Innanzitutto per giustificare un ticket d’ingresso – come avviene a Villa Serra di Comago (gestita dai Comuni di Genova, Sant’Olcese e Serra Riccò, tramite il Consorzio Villa Serra ) che ai visitatori si mostra in splendida forma sotto tutti i punti di vista – sono necessari alcuni interventi: in primis il rafforzamento della sorveglianza, se davvero vogliamo salvaguardare il patrimonio storico-ambientale del complesso, poi l’intensificazione delle attività di cura del verde, oggi, come negli altri parchi cittadini, affidate ad Aster, società partecipata dal Comune che probabilmente non dispone delle necessarie competenze per gestire un bene così articolato; il medesimo discorso vale per l’antico orto botanico (fondato nel 1794), parzialmente recuperato dopo anni di incuria, ma che avrebbe bisogno del lavoro di giardinieri specializzati per tornare al suo antico splendore.
Inoltre occorre completare il restauro dei manufatti artistico-architettoni originali e ripristinare l’accessibilità di alcune aree (a dire il vero qualche percorso, rispetto a due anni fa, è stato riaperto, ma rimane ancora inaccessibile la parte del Castello, chiusa al pubblico ormai da decenni).
I lavori avviati dalla precedente amministrazione comunale procedono ormai da tempo e si sono concentrati sulla parte monumentale.

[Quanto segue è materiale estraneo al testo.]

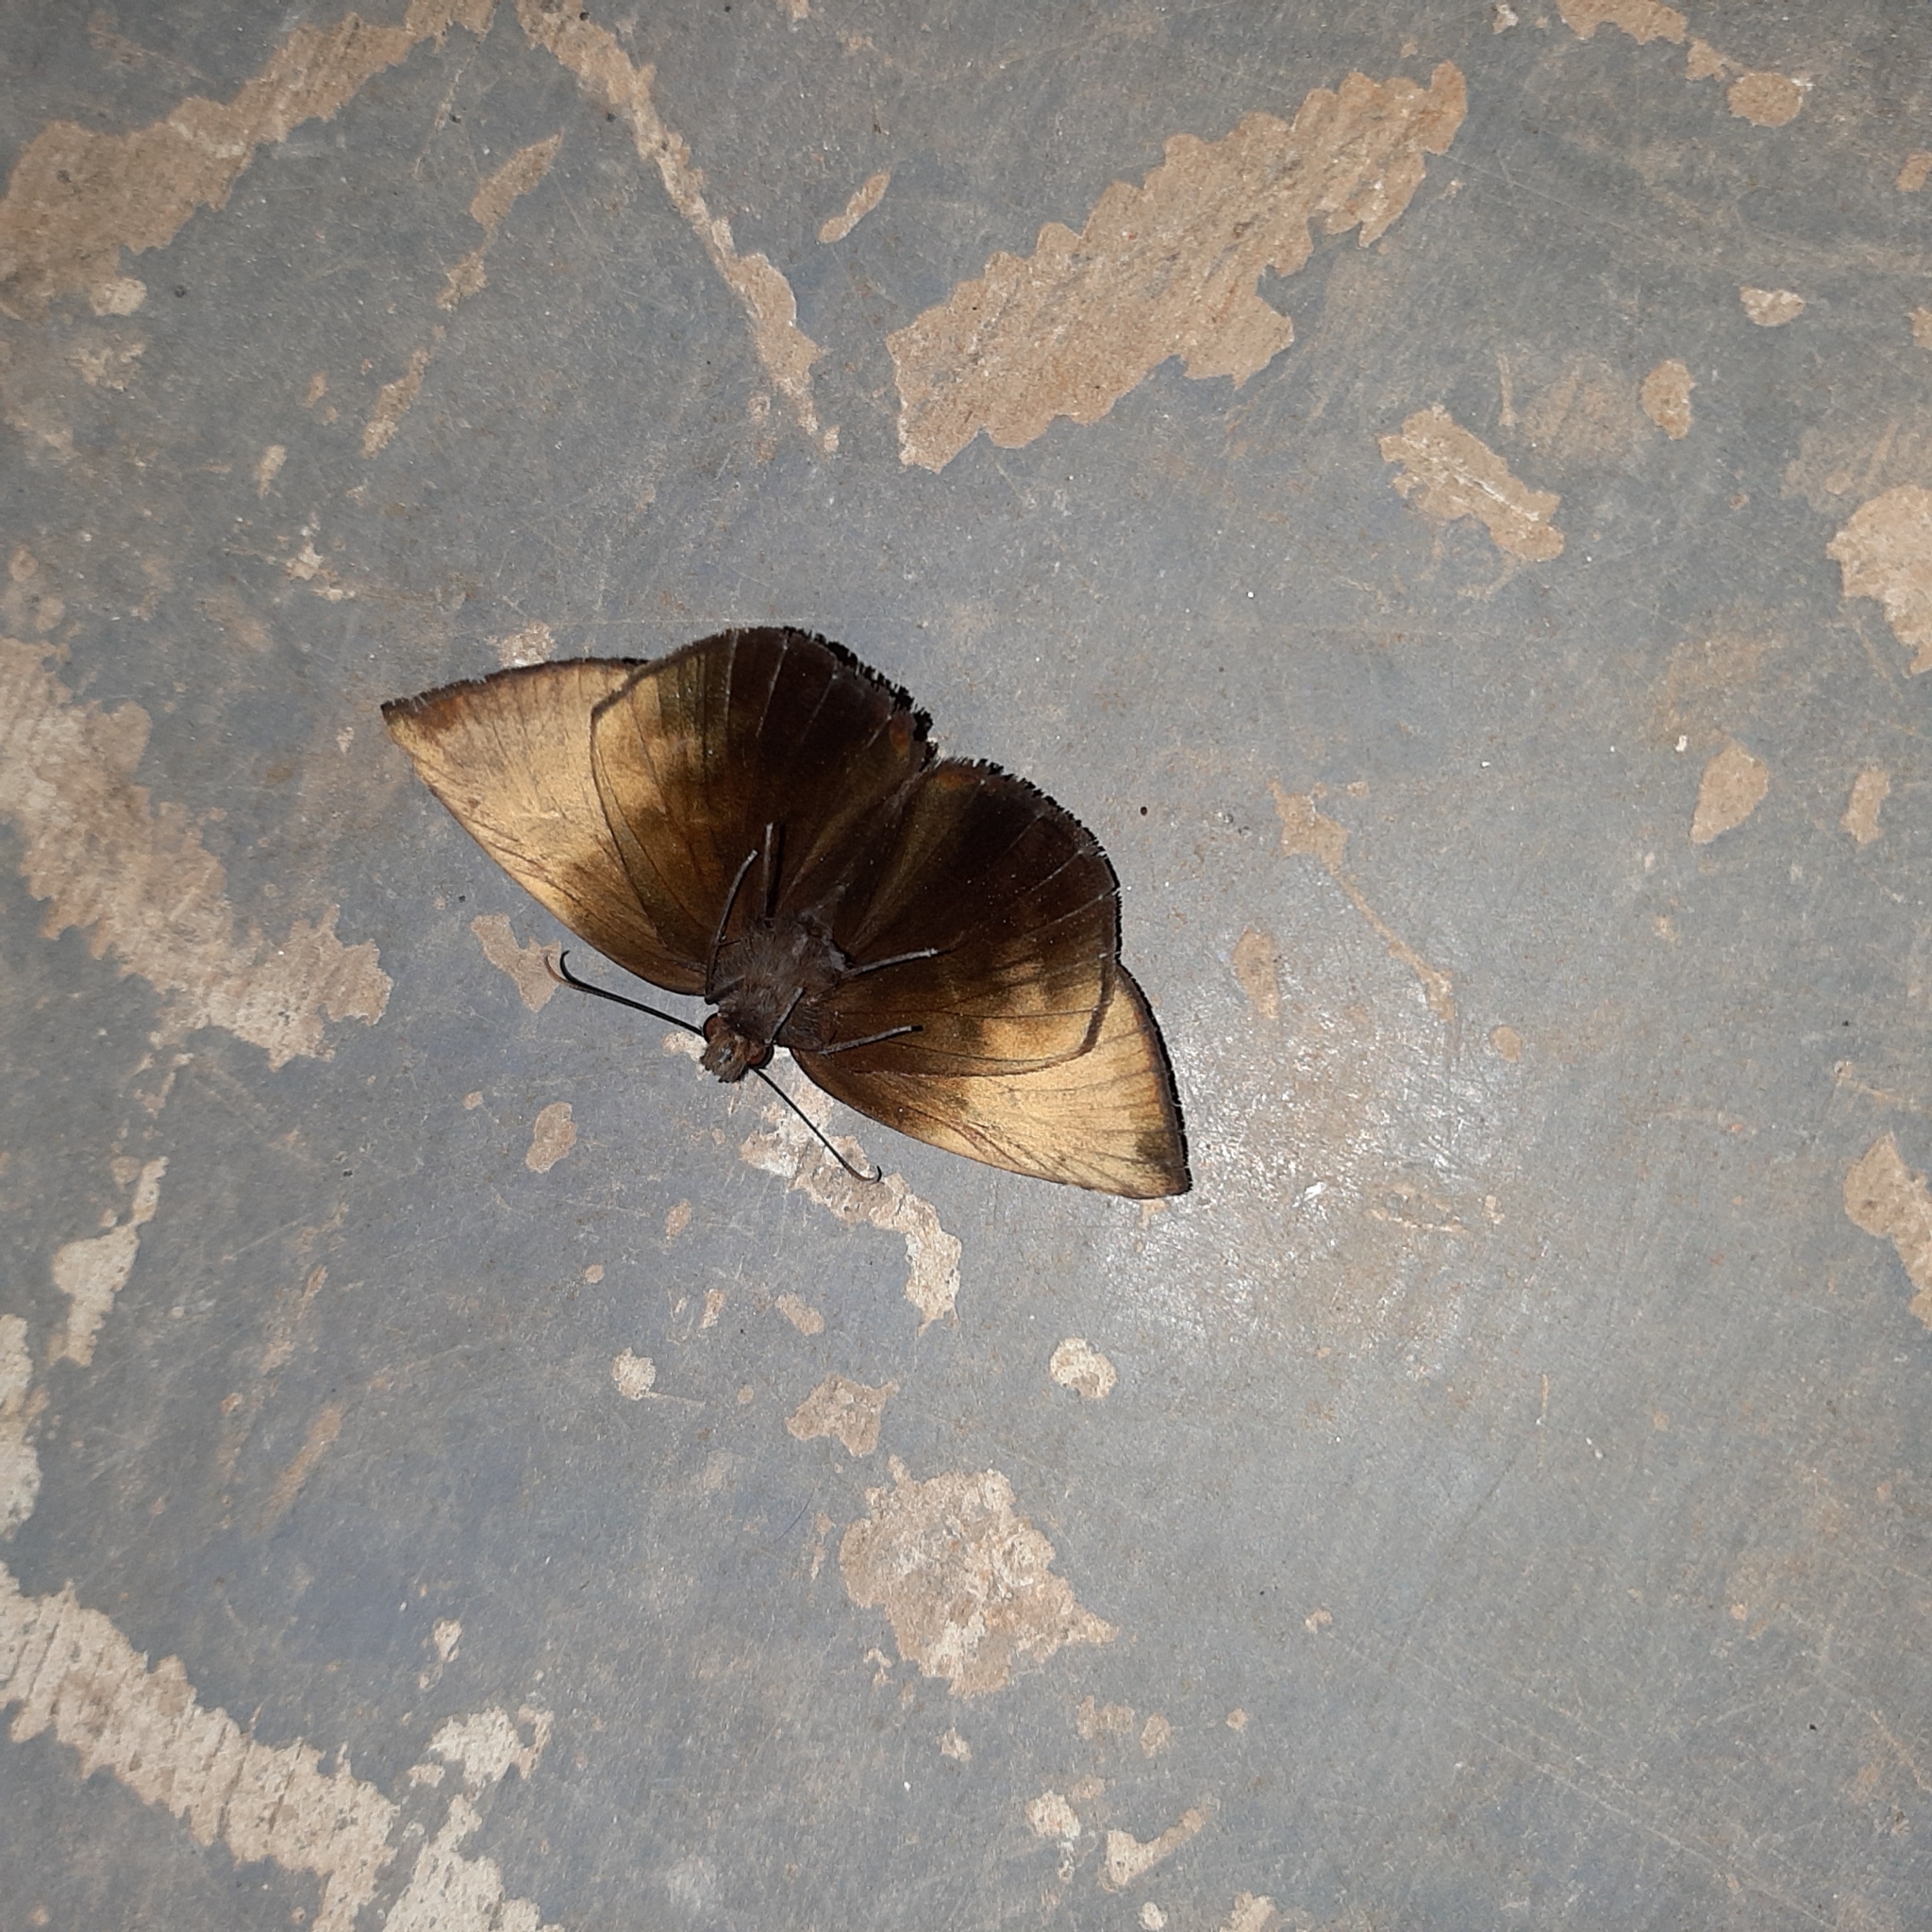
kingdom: Animalia
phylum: Arthropoda
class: Insecta
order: Lepidoptera
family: Hesperiidae
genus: Achlyodes
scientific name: Achlyodes pallida
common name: Pale sicklewing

E se la ristrutturazione della Tribuna gotica è conclusa, il cosiddetto Coffe House, un elegante edificio in stile neoclassico, versa nelle medesime condizioni del 2010 e necessita anch’esso di urgenti interventi di recupero.

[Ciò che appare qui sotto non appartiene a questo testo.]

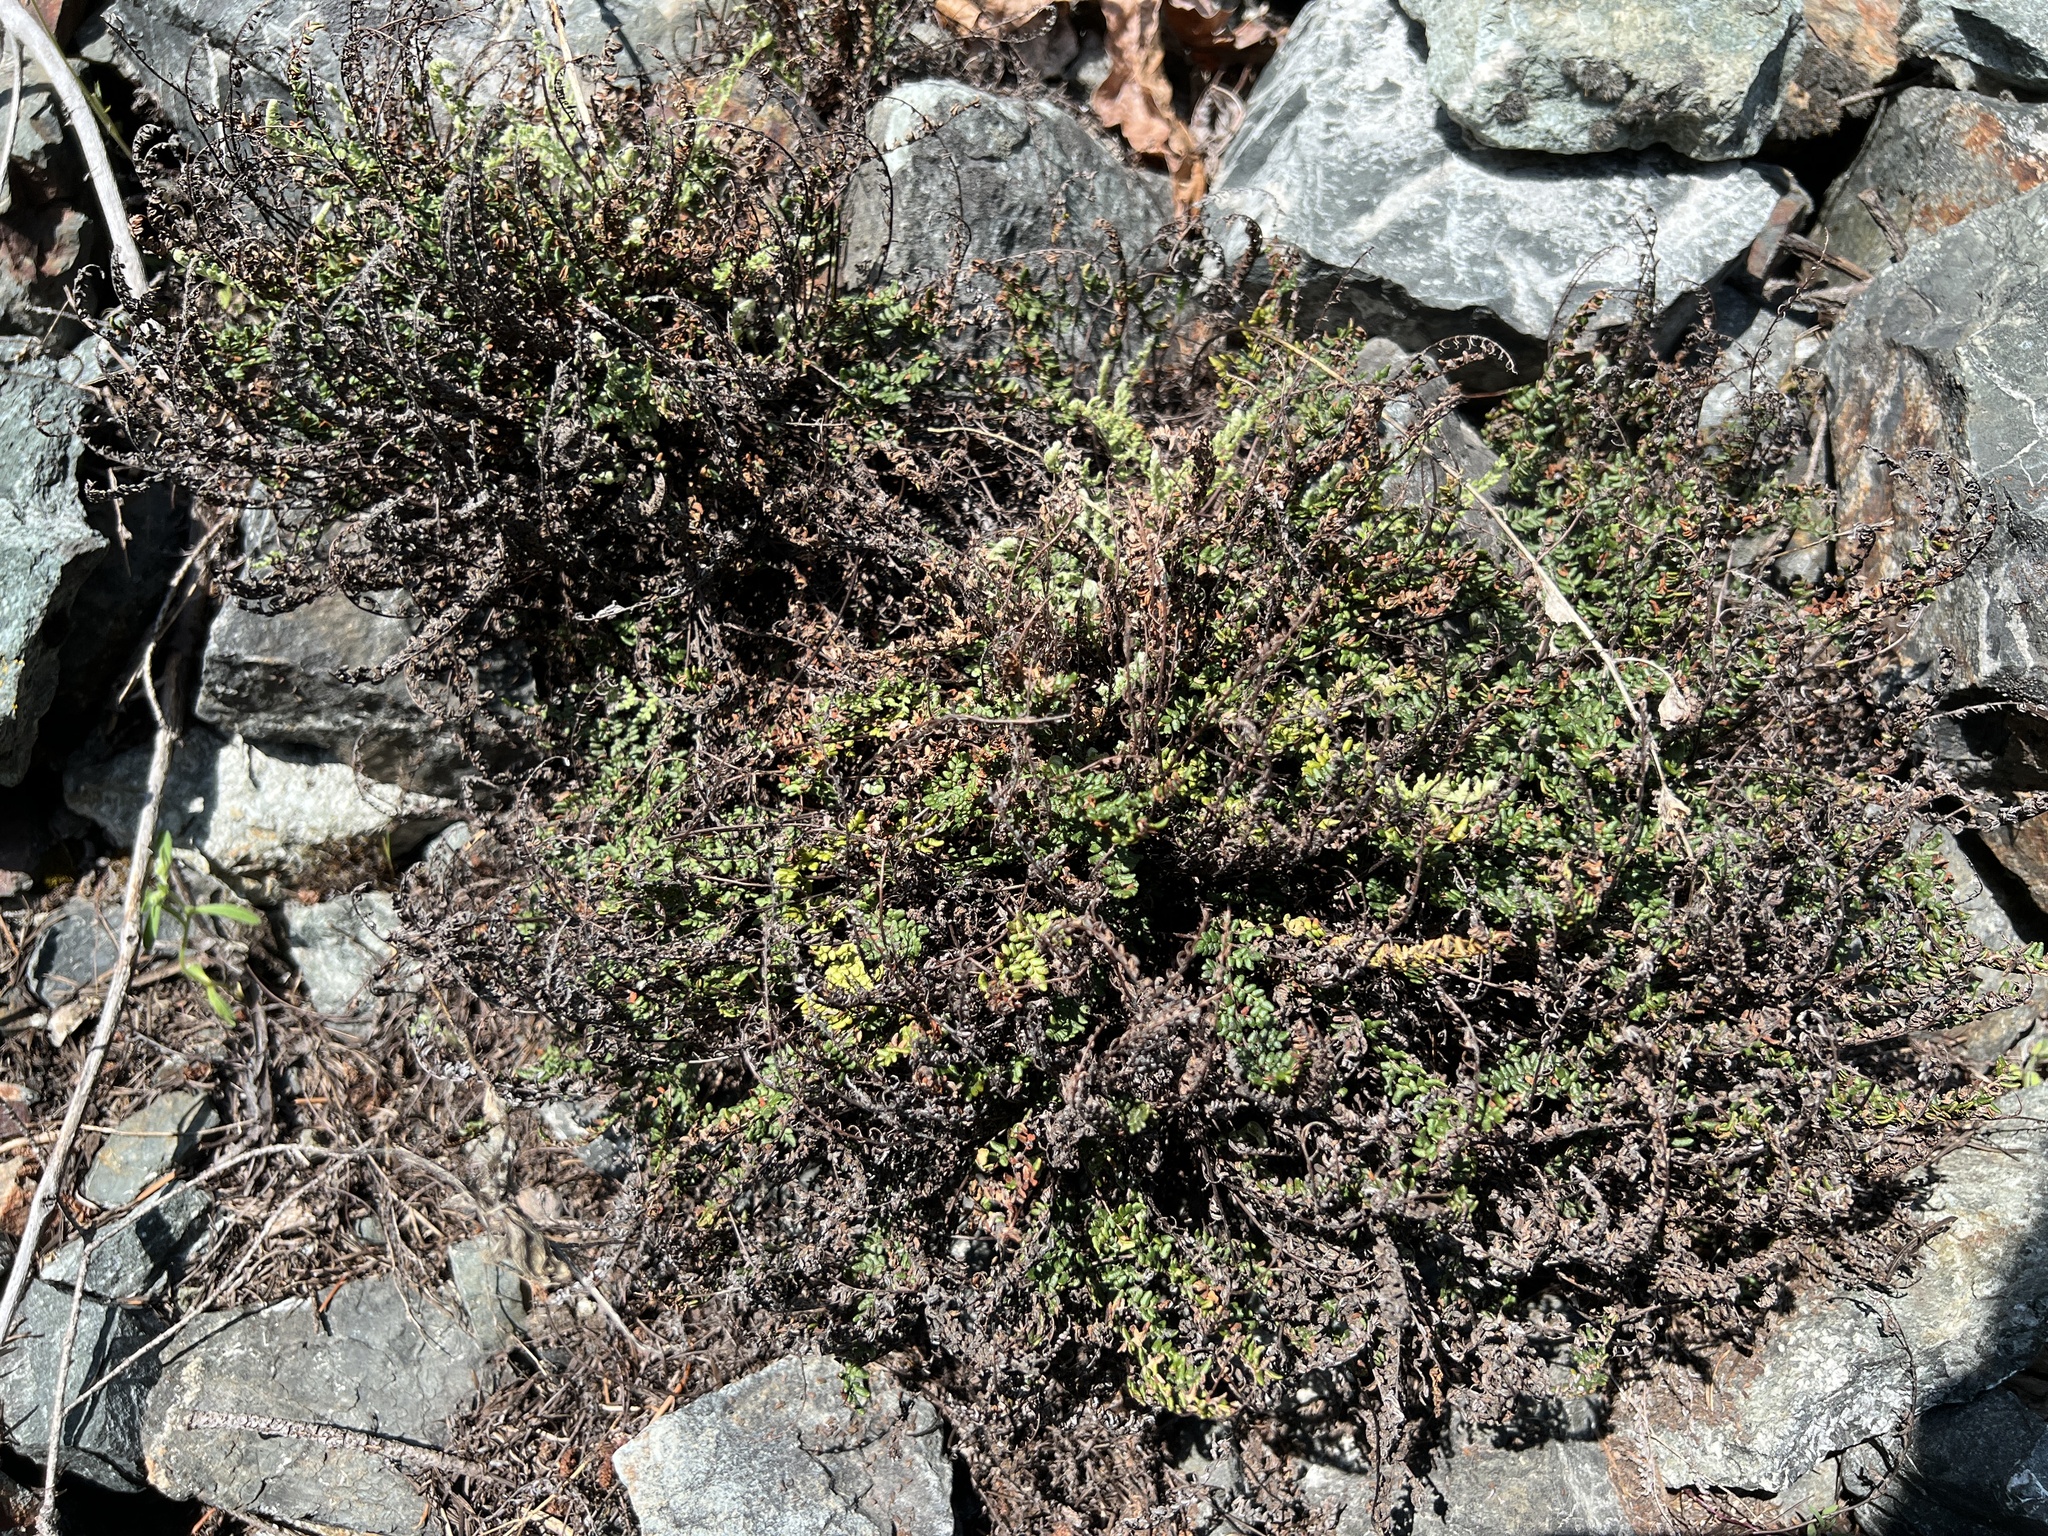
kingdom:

Due anni fa la situazione più critica era quella del Tempio di Flora. All’epoca la costruzione si trovava in una situazione di estrema precarietà: le decorazioni scultoree apparivano ampiamente rovinate, così come gli affreschi che coprivano il soffitto, le nicchie del tempietto erano state trasformate in ripostigli, mentre i giardini di Flora, una piccola serra adiacente al tempio, erano desolatamente vuoti.
Oggi il cantiere si è spostato proprio in quest’area. Secondo il cartello di autorizzazione dei lavori l’intervento di ristrutturazione doveva essere concluso nella primavera del 2011 ma evidentemente, come di consueto, si sono verificati dei ritardi.
E così nell’estate 2012 il Tempio di Flora rimane ancora inaccessibile, circondato da impalcature e transenne che nascondono gli operai dalla vista dei visitatori.